VIENNA (Reuters) - The United Nations nuclear watchdog chief said on Monday there were indications of "activities" taking place at an Iranian military site which his inspectors want to visit as part of an investigation into Iran's nuclear program.
Yukiya Amano, director general of the International Atomic Energy Agency, did not give details about what may be occurring at Parchin nor say whether it could be an attempt to conceal any evidence ahead of a possible IAEA visit.
The Vienna-based U.N. agency asked for access to Parchin during two rounds of talks with Iran earlier this year, but the request was not granted.
"We have some indication that activities are ongoing at the Parchin site. It makes us believe that going there sooner is better than later," Amano told a news conference.

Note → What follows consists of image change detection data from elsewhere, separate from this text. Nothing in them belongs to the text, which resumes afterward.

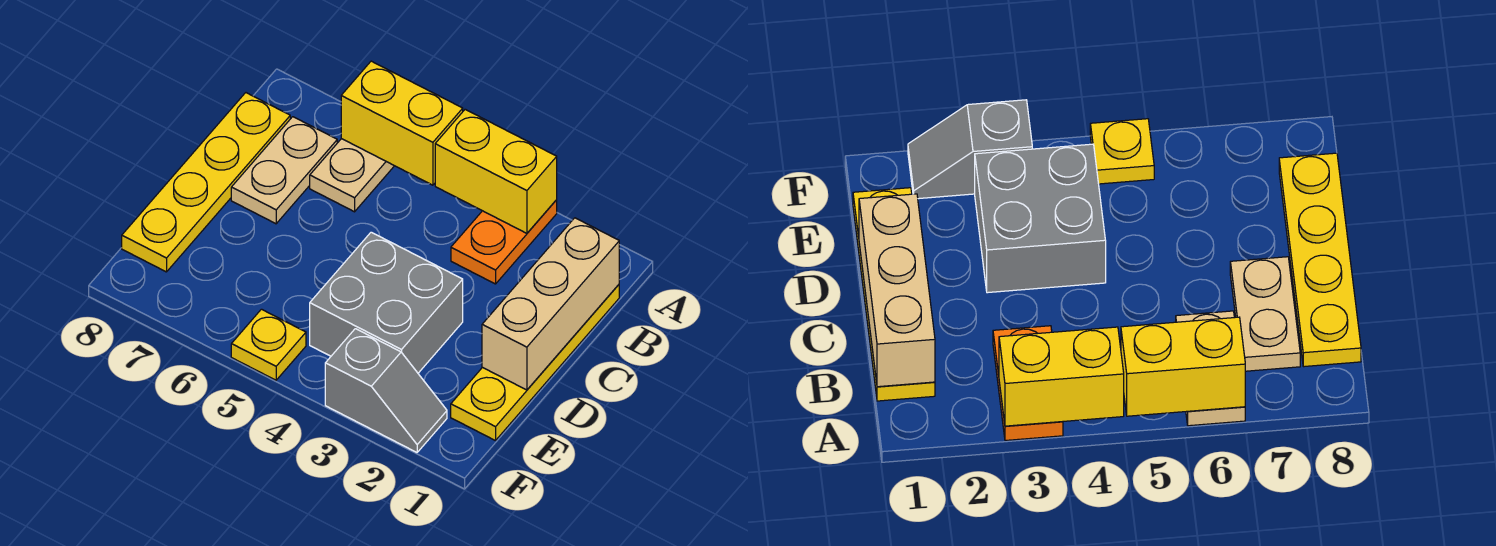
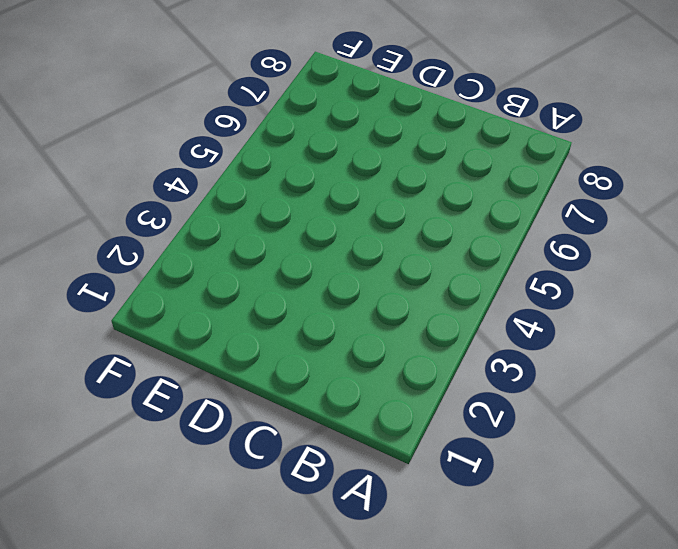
none -> orange plate A3:B3 level 1
none -> tan plate A6:B6 level 1

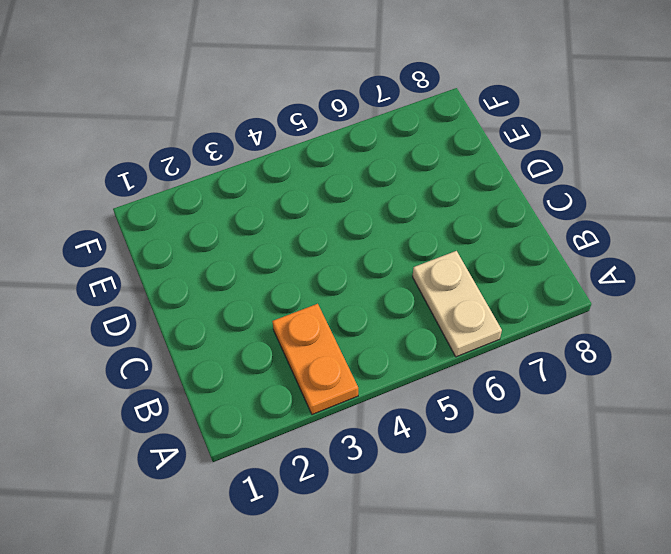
none -> yellow plate B1:E1 level 1
none -> tan plate B7:C7 level 1

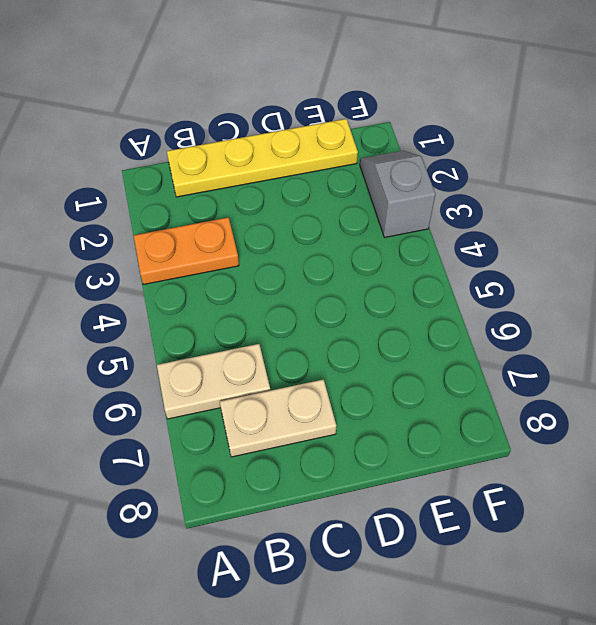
none -> yellow plate B8:E8 level 1
none -> grey brick D3:E4 level 1

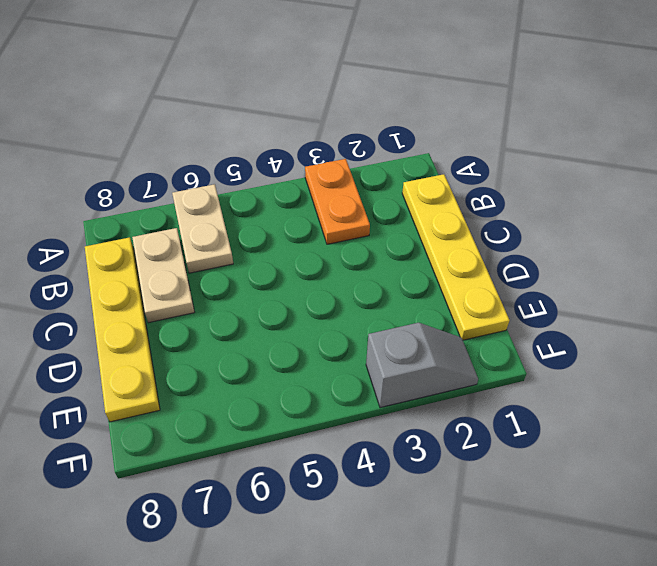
none -> grey brick D3:E4 level 1
none -> yellow plate F5 level 1

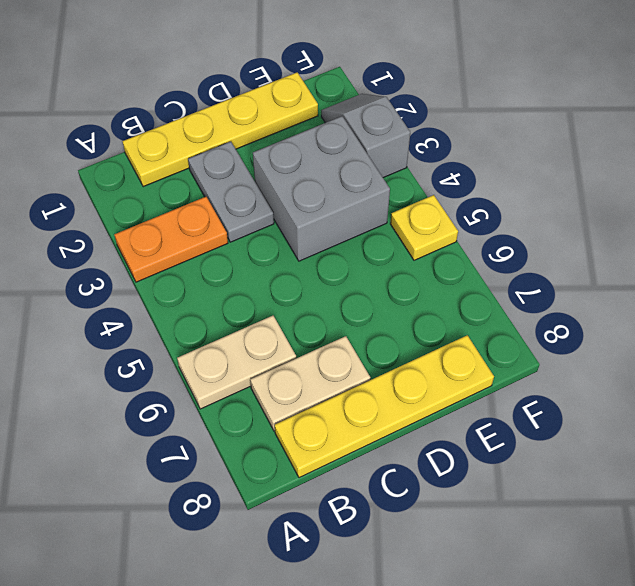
grey plate C2:C3 level 1 -> none
none -> yellow brick A3:A4 level 2
none -> yellow brick A5:A6 level 2

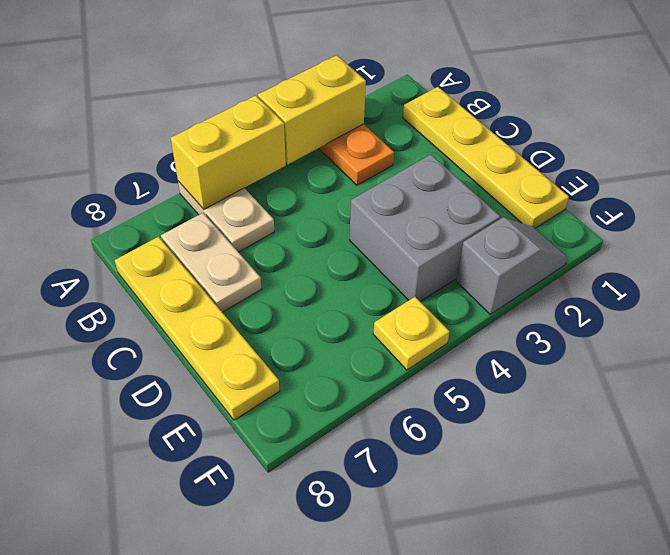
none -> tan brick B1:D1 level 2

His comments confirmed comments made by IAEA-accredited diplomats to Reuters last week, with one referring to reports "we have heard about possible sanitation" of the Parchin facility that he called "very concerning."
Last year's IAEA report laid bare a trove of intelligence pointing to research activities in Iran relevant for developing the means and technologies needed to assemble nuclear weapons, should it decide to do so.
One key finding was information that Iran had built a large containment chamber at Parchin southeast of Tehran in which to conduct high-explosives tests that the IAEA said are "strong indicators of possible weapon development."
Amano also confirmed that Iran, instead of Parchin, had offered access to another site mentioned in an IAEA report in November that pointed to a nuclear weapons agenda in the Islamic state.
Diplomats told Reuters last week that Iran had made a last-minute offer, during talks in Tehran last month, of a visit to a site in Marivan but that this had been turned down by the IAEA.
Amano said the IAEA team, led by the agency's global chief of inspections, only learnt about the alternative site a few hours before it was due to leave Tehran. "With that we cannot do a serious job. That is why we didn't go to Marivan," he said.
Iran says its nuclear program is entirely peaceful and rejects allegations of planned weapons as forged and baseless.